Animal fables are said to have originated with Aesop, a semilegendary Samian slave, but the earliest surviving record of the fables comes from the Latin poet Phaedrus, who introduced the new genre to Latin literature. This verse translation of The Fables is the first in English in more than two hundred years.

In addition to the familiar animal fables, about a quarter of the book includes such diverse material as prologues and epilogues, historical anecdotes, short stories, enlarged proverbs and sayings, comic episodes and folk wisdom, and many incidental glimpses of Greek and Roman life in the classical period.

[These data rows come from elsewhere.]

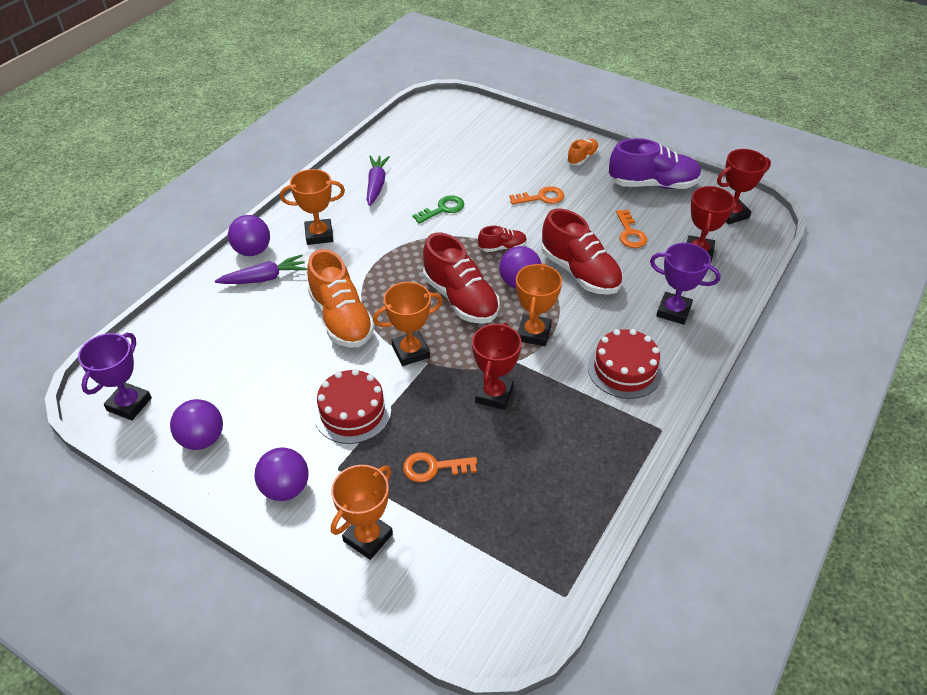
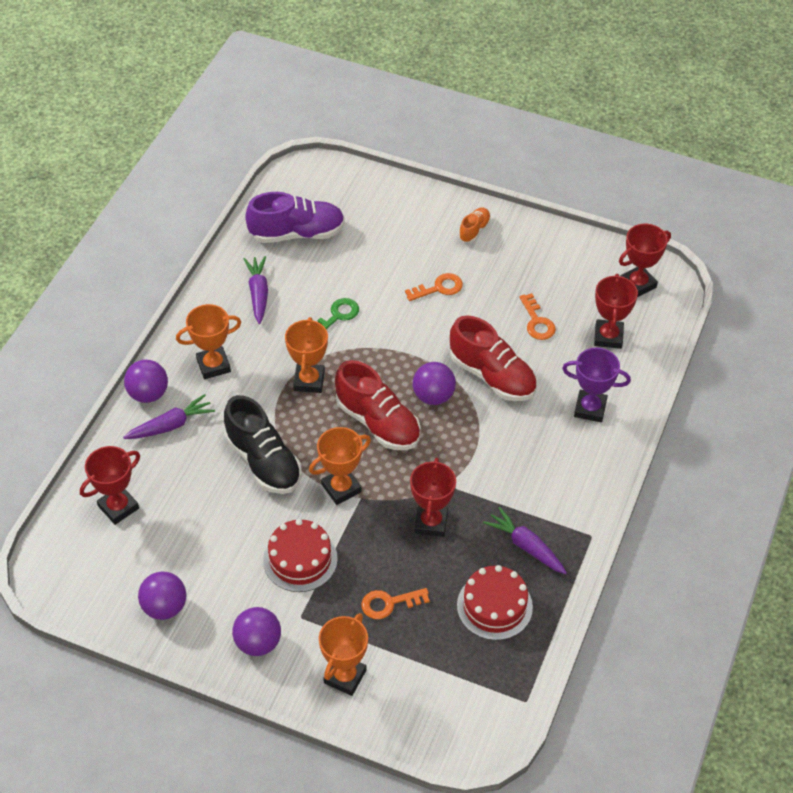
camera: 10 degrees left, 5 degrees up
purple trophy [78,333,152,420] -> none
orange shoe [307,249,375,348] -> black shoe [224,395,302,494]
red shoe [478,226,527,252] -> none
orange trophy [516,263,562,346] -> orange trophy moved to [285,317,328,393]
red cake [588,329,662,399] -> red cake moved to [457,565,533,640]
purple shoe [609,138,702,189] -> purple shoe moved to [245,192,345,243]
none -> red trophy [80,446,140,525]
none -> purple carrot [483,507,567,574]

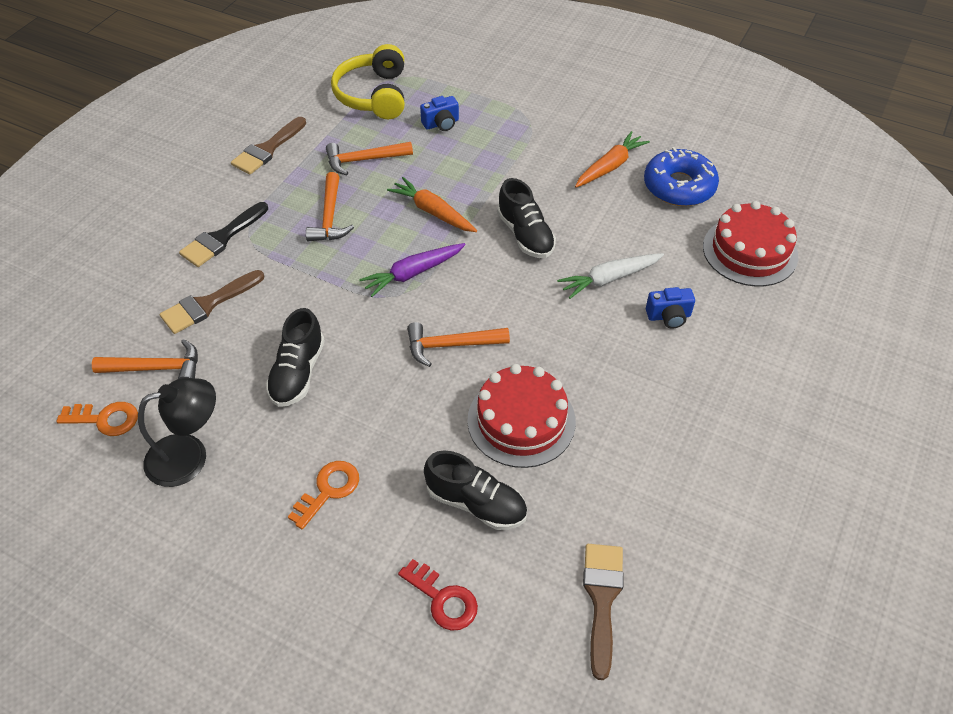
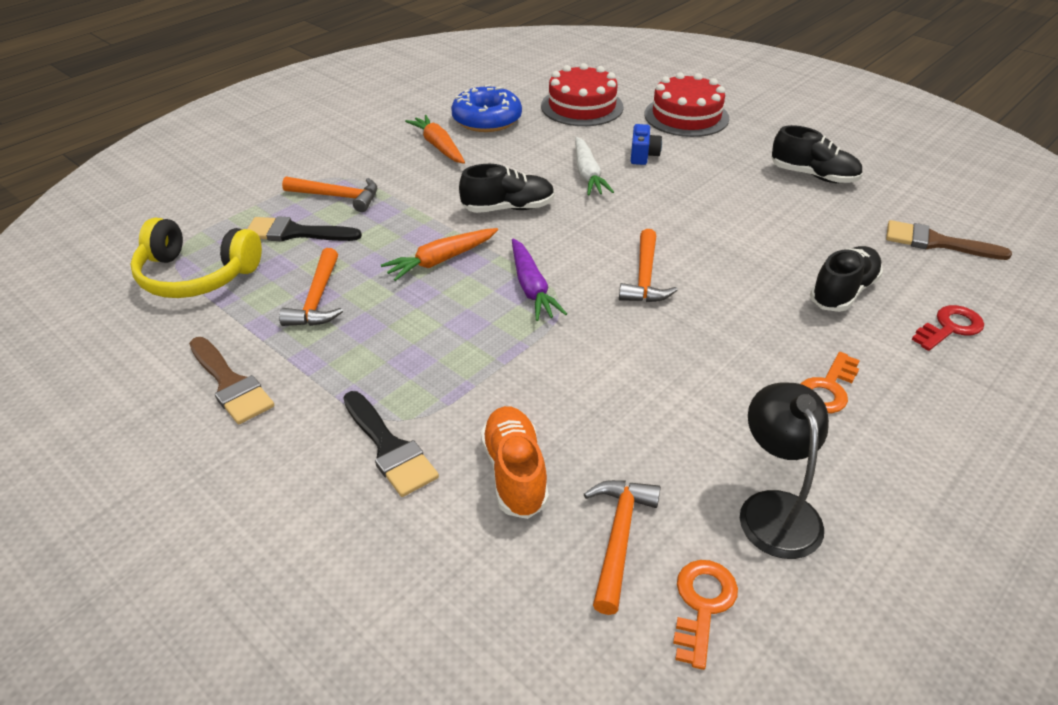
camera: 75 degrees left, 10 degrees down
brown brush [160,270,264,334] -> orange shoe [481,406,549,519]
black shoe [266,308,325,407] -> black shoe moved to [771,125,863,183]
orange key [288,461,359,530] -> orange key turned 105 degrees counterclockwise [800,352,860,413]
orange hammer [306,172,354,241] -> orange hammer moved to [282,176,377,212]
blue camera [420,96,459,131] -> black brush [247,216,362,242]
red cake [467,364,576,468] -> red cake moved to [644,72,729,137]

The Fables also sheds light on the personal history of Phaedrus, who seems to have been an educated slave, eventually granted his freedom by the emperor Augustus. Phaedrus' style is lively, clean, and sparse, though not at the cost of all detail and elaboration. It serves well as a vehicle for his two avowed purposes—to entertain and to give wise counsel for the conduct of life. Like all fabulists, Phaedrus was a moralist, albeit on a modest and popular level.

An excellent introduction by P. F. Widdows provides information about Phaedrus, the history of The Fables, the metric style of the original and of this translation, and something of the place of these fables in Western folklore. The translation is done in a free version of Anglo-Saxon alliterative verse, a form used by W. H. Auden and chosen here to match the popular tone of Phaedrus' Latin verse.